The personal data of more than 750 hooligans from Switzerland has been published on the dark web by unknown sources.
Hooliganism is a popular phenomenon all over the world. The term is most commonly associated with violent behavior among football fans, be it against other fans or teams. The Swiss hooligans affected by this major security breach are not regular violent individuals but people registered in federal databases.
The issue has been caused by a serious hacking attack on the servers of Xplain, an IT service provider. It occurred at the beginning of June, but the data was made public later on.
A few words about the HOOGAN database
Hooligan related violence is a major problem in Switzerland. Although not as intense as they used to be in the past, clashes between hooligans and acts of violence are still a serious issue.
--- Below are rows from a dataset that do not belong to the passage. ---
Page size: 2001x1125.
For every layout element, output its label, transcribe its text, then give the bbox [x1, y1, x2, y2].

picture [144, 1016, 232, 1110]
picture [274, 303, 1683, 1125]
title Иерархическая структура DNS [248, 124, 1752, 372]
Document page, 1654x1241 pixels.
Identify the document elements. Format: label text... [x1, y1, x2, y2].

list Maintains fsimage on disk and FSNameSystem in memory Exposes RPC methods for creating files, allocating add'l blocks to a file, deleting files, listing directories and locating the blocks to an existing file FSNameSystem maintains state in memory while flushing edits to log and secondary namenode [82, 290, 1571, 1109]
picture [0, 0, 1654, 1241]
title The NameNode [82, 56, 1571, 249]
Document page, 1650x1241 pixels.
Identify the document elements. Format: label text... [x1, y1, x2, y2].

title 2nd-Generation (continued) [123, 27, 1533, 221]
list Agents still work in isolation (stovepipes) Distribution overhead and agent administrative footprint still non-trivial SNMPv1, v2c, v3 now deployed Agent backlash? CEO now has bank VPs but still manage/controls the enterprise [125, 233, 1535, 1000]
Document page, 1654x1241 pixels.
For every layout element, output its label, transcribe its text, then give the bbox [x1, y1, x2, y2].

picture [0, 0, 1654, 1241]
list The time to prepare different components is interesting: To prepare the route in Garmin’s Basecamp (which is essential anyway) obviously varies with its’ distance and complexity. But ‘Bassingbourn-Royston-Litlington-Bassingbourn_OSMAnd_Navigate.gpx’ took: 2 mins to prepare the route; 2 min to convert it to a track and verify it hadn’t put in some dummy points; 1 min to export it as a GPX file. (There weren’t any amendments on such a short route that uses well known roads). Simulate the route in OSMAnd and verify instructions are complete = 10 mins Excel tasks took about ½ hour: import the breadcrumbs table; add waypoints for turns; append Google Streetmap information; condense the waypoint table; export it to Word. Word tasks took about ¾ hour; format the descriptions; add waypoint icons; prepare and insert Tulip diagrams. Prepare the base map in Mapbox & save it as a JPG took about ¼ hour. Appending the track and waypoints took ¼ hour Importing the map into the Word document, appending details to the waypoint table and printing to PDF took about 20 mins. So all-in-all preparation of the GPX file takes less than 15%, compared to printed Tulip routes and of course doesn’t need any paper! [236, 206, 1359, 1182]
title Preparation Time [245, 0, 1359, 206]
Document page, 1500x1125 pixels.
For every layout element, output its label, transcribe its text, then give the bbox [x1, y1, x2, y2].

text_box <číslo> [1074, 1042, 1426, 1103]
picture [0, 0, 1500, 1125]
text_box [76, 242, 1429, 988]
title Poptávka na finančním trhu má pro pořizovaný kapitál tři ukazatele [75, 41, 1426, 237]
Such problems affect both ice hockey and football games all over the country.
In order to maintain a safe environment for players and fans, the police have created a HOOGAN database, which keeps hooligans registered in a database.
Based on what they’ve done, different people have faced different penalties, with some of them banned from attending games or having to report to police offices on a regular basis.
By the time of the hacking attack, 1,017 hooligans and their details were included in the HOOGAN database. At the same time, 332 people were under investigation when the attack occurred, so their data is also registered.
Personal details of hooligans are retained for three years after police measures stop.
The connection between Xplain and the police
Xplain is one of the largest IT providers in Switzerland, often associated with governmental institutions, including the police. The Fedpol (Federal Office of Police) is one of the main clients of the service.
The data extract has been taken from an information system established in 2015, according to a representative for the Fedpol.
It’s expected that more data has been breached, but the police servers were the most important capture for the hacking team behind the attack, hence the media attention.
Data for 766 different people registered in the database has been taken. The database is officially known as HOOGAN and aims to keep hooligans away from sporting events in Switzerland.
The files published on the dark web include personal details of hooligans, but no information related to the offenses committed to be on the list, not to mention the measures taken by authorities against them.
People affected by this serious security breach have been informed through letters, according to the Fedpol.
It’s a serious problem for the Swiss IT provider, especially since Switzerland has always been associated with high secrecy in terms of personal data, from banking to police files. It's also expected the people affected to take action against the low security standards of Xplain.
How the hacking attack occurred
According to a police representative, an investigation has been started to understand how these files were stolen. While normally stored on police servers, the respective data was stored with Xplain, hence the breach.
Preliminary results show that Xplain provides various software for the police force in Switzerland, as well as the Swiss justice system. The attack didn't target these particular institutions, though. Instead, it was aimed at Xplain.
Apart from the data extracted from the HOOGAN database, it seems the hacking team behind the attack also grabbed files related to the army, not to mention the Federal Office for Customs and Border Security.
More files from other institutions were also published, yet they didn’t seem to be as important as the HOOGAN database.
Apart from the internal investigations run by Fedpol and Xplain, the Office of the Attorney General has also started a separate investigation. At the same time, the publication of such private information is illegal in Switzerland, so the Fedpol has begun a different criminal investigation to identify the criminals.
The attack didn’t affect the functionality of the HOOGAN database. Instead, it only grabbed a chunk of personal information, which made it public on the dark web. The database is operational.
Investigations are still ongoing
Multiple investigations by different bodies have been started, including one by the Federal Council, which set up a secret cell to coordinate everything and find the people responsible for the hacking attack.
Furthermore, the government has also stepped in and ordered an investigation through the Federal Department of Finance.
It looks like the issue is not related to the Xplain hacking only. Instead, the government also needs to know how a private IT supplier can store sensitive information like the HOOGAN database.
All the investigations are still ongoing and may take weeks or even months. However, given the high level of privacy and anonymity over the dark web, it’s hard to tell whether the officials will find anyone responsible for the attack.